U.S. Stocks Settle at Monthly Highs After Fed’s Powell Signals Rate Cut Likely
The Dow and broader U.S. stock market settled mostly higher on Friday, extending their winning streak to three days after government data showed a surprise uptick in hourly wages.
Despite the rise in wage inflation, Federal Reserve Chairman Jerome Powell gave his strongest signal yet that another rate cut was on its way later this month.
Dow Extends Rally; S&P 500 Follows
Two of the three major U.S. indexes traded in positive territory at the close, with the Dow Jones Industrial Average climbing 69.31 points, or 0.3%, to 26,797.46. The blue-chip index was up by as much as 132 points earlier in the day.
The broad S&P 500 Index of large-cap stocks rose 0.1% to 2,978.71, its highest since late July. Seven of 11 sectors finished higher, with materials and consumer staples leading the pack.

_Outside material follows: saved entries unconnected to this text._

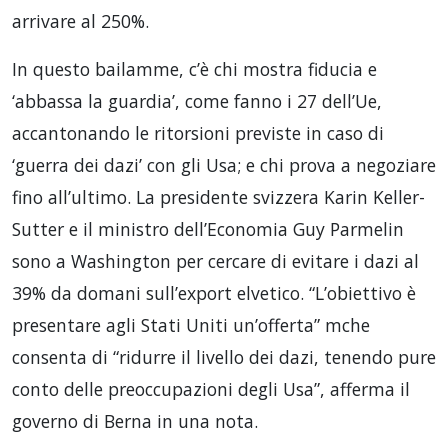
arrivare al 250%.
In questo bailamme, c’è chi mostra fiducia e
‘abbassa la guardia’, come fanno i 27 dell’Ue,
accantonando le ritorsioni previste in caso di
‘guerra dei dazi’ con gli Usa; e chi prova a negoziare
fino all’ultimo. La presidente svizzera Karin Keller-
Sutter e il ministro dell’Economia Guy Parmelin
sono a Washington per cercare di evitare i dazi al
39% da domani sull’export elvetico. “L’obiettivo è
presentare agli Stati Uniti un’offerta” mche
consenta di “ridurre il livello dei dazi, tenendo pure
conto delle preoccupazioni degli Usa”, afferma il
governo di Berna in una nota.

The technology-focused Nasdaq Composite Index gave up gains in the final hour, closing down 0.2% at 8,103.07.
August Job Creation Slows; Other Metrics Improve
U.S. employment grew less than expected in August while other markers of labor-market health improved, painting a mixed picture of the economy.

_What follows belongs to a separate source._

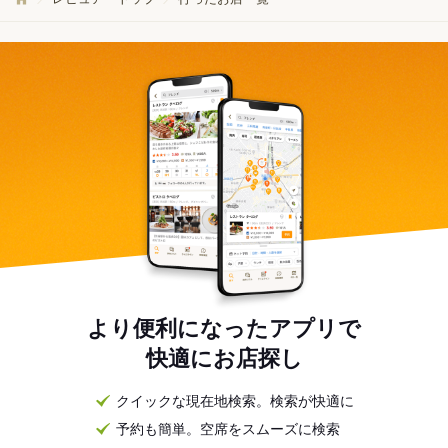
より便利になったアプリで
快適にお店探し
クイックな現在地検索。検索が快適に
予約も簡単。空席をスムーズに検索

Employers added 138,000 workers in August, down from a revised 159,000 in July, the Labor Department reported Friday in Washington. Analysts in a median forecast were calling for a net gain of 158,000.
The unemployment rate stabilized at 3.7% for the third consecutive month even while workforce participation increased to 63.2% from 60% in July.
Average hourly earnings, the main proxy for wage inflation, climbed 0.4% on month and 3.2% annually, official data showed. Both figures were higher than expected.
The U.S. economy continues to outperform other advanced industrialized nations but a protracted trade war with China has led to a sharp slowdown in manufacturing. Earlier this week, the Institute for Supply Management (ISM) said the U.S. manufacturing sector contracted in August for the first time in three years.
Fed Signals Rate Cut Likely
Federal Reserve Chairman Jerome Powell says the U.S. economy is on even keel thanks to the central bank’s renewed commitment to lower interest rates. As The Wall Street Journal notes, Powell gave a strong signal that rates are likely headed even lower, perhaps as early as this month.
“The Fed…has seen fit to lower the expected path of interest rates and that has supported the economy,” Powell said during a moderated discussion in Zurich, as quoted by WSJ. “That’s one of the reasons why the outlook is still a favorable one.”
Fed officials voted to lower the benchmark interest rate by 25 basis points after the July 30-1 Federal Open Market Committee (FOMC) meeting. They are poised to do so again when they convene later this month in Washington. Fed Fund futures prices imply a 91.2% chance of a rate cut on September 18, according to CME Group.